L’avvocato Cristina Cherchi ha contestato la perizia medico legale secondo cui la donna sarebbe morta a causa delle profonde lesioni alla testa provocate dal pestaggio: Zeneb, presa per i capelli, era stata sbattuta violentemente contro il bidè. Ma la difesa ha sottolineato lacune e contraddizioni della perizia, sostenendo che il nesso tra il trauma cranico e la morte non è dimostrato, e che il decesso potrebbe essere stato provocato da concause, come trombi intracardiaci già esistenti. Il difensore ha chiesto l’assoluzione per Jalal Hassissou e in subordine, l’omicidio preteritenzionale con tutte le attenuanti e i benefici di legge non essendo stato dimostrato il dolo.

«Il mio assistito è stato spettatore dell’aggressione, non conosceva Zeneb che era l’amante di Hassissou, e si trovava lì nello stazzo, perché stava consumando cocaina insieme a loro», ha detto ai giudici della Corte d’Assise, presieduta da Massimo Zaniboni, l’avvocato Agostinangelo Marras. Nella sua arringa difensiva ha ribadito che Soufyane El Khedar non ha partecipato al massacro di Zeneb e che, anzi, aveva cercato di bloccare il suo amico mentre la colpiva. L’unica colpa che può avere è di non aver chiamato le forze dell’ordine quando l’aggressione era finita, ha detto. Aggiungendo che lui era andato via quando Zeneb era stata portata a casa di Jalal Hassissou perché certo che lì sarebbe stata soccorsa e curata. Così come ha ribadito il fatto che all’inizio anche lui aveva detto ai medici e ai carabinieri che era caduta, ma dopo due ore, aveva detto la verità. Marras ha chiesto l’assoluzione per non aver commesso il fatto e in subordine l’omissione di soccorso. Il processo proseguirà il 16 luglio per le repliche e la sentenza.

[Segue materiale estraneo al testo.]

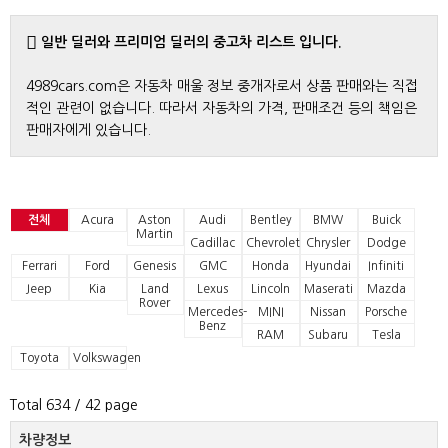
일반 딜러와 프리미엄 딜러의 중고차 리스트 입니다.
4989cars.com은 자동차 매울 정보 중개자로서 상품 판매와는 직접
적인 관련이 없습니다. 따라서 자동차의 가격, 판매조건 등의 책임은
판매자에게 있습니다.
전체
Acura
Aston
Audi
Bentley
BMW
Buick
Martin
Cadillac
Chevrolet
Chrysler
Dodge
Ferrari
Ford
Genesis
GMC
Honda
Hyundai
Infiniti
Jeep
Kia
Land
Lexus
Lincoln
Maserati
Mazda
Rover
Mercedes-
MINI
Nissan
Porsche
Benz
RAM
Subaru
Tesla
Toyota
Volkswagen
Total 634
/ 42 page
차량정보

Zeneb Badir era morta il 23 luglio 2018, dopo ore di agonia. Era arrivata all’ospedale di Olbia già in coma. Per loro il pm Capasso ha chiesto l’ergastolo, ritenendoli entrambi responsabili della sua morte. L’avvocato Damaso Ragnedda, che assiste le tre figlie della vittima di 9, 12 e 16 anni per conto del comune di Arzachena, si è associato alle conclusioni del pubblico ministero e ha chiesto un risarcimento di circa 900mila euro, 300mila per ogni figlia.